El Ejército de Israel anunció el inicio de una nueva ofensiva de gran escala contra objetivos considerados clave del régimen iraní y del grupo Hezbollah. Según un portavoz de las Fuerzas de Defensa de Israel, los ataques se dirigen contra bases de lanzamiento de misiles, sistemas de defensa y centros de mando en Irán, así como posiciones en Beirut vinculadas al movimiento chií libanés.
En el marco de la operación denominada “Furia Épica”, que Israel lleva adelante junto a Estados Unidos, las fuerzas israelíes aseguraron haber destruido plataformas de lanzamiento, radares y centros estratégicos, además de desmantelar instalaciones vinculadas al programa de misiles iraní. De acuerdo con el balance oficial, en cuatro días se concretaron 1.600 incursiones aéreas y se lanzaron más de 4.000 bombas sobre territorio iraní y objetivos asociados al denominado “eje iraní”.

____

Lista de actividades —
- a) Resuma el extracto del documento en dos oraciones.
- b) Responda las siguientes preguntas a partir del extracto del documento:
(i) ¿En qué ciudad se encuentran las posiciones atacadas que están vinculadas al movimiento chií libanés?
(ii) ¿Junto a qué país lleva adelante Israel la operación “Furia Épica”?
(iii) ¿Cuántas incursiones aéreas se concretaron en cuatro días, según el balance oficial?

Entradas tomadas de una colección:
____

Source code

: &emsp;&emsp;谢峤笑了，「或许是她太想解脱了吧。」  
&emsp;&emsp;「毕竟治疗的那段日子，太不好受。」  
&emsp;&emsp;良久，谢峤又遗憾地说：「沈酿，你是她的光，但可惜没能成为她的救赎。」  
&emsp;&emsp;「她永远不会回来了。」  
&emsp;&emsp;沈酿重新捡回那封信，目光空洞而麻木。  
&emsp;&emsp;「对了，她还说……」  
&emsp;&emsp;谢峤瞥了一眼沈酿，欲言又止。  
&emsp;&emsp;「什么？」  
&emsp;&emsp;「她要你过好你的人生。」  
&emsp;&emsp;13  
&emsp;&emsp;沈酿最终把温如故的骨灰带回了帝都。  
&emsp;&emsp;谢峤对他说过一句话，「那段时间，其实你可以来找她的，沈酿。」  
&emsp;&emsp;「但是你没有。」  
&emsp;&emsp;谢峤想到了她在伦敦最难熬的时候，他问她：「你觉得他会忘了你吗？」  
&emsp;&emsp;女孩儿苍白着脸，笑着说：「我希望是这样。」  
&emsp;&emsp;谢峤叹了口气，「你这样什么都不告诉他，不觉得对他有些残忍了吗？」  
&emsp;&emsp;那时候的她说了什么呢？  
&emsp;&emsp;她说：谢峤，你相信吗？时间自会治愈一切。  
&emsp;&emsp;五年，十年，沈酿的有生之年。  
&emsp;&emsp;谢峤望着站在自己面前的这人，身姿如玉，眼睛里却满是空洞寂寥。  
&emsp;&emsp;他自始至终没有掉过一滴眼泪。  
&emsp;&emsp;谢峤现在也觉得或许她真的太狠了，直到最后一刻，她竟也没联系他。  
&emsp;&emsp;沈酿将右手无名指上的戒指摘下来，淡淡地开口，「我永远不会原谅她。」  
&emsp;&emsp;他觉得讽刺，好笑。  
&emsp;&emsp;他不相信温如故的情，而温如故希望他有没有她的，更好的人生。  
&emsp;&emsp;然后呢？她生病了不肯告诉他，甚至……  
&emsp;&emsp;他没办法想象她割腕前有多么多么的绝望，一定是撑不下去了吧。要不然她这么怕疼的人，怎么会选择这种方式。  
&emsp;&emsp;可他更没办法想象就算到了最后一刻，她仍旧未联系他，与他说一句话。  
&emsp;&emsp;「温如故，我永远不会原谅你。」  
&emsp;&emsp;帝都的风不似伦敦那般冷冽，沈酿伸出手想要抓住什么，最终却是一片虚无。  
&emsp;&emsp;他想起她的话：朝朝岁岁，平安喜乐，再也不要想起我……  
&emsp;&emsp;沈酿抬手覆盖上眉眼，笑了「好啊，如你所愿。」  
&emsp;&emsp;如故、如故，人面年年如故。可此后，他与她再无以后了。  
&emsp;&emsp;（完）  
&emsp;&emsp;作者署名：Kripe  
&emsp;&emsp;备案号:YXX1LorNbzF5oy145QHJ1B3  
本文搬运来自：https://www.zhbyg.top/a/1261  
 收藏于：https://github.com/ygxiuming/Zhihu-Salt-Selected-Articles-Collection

____

Soluciones por actividad —
- a) Las Fuerzas de Defensa de Israel anunciaron una nueva ofensiva a gran escala contra bases de lanzamiento de misiles, sistemas de defensa y centros de mando en Irán, así como contra posiciones de Hezbollah en Beirut. Según el balance oficial de la operación “Furia Épica”, que Israel lleva adelante junto a Estados Unidos, en cuatro días se concretaron 1.600 incursiones aéreas y se lanzaron más de 4.000 bombas.

- b)
(i) En Beirut.
(ii) Junto a Estados Unidos.
(iii) 1.600 incursiones aéreas.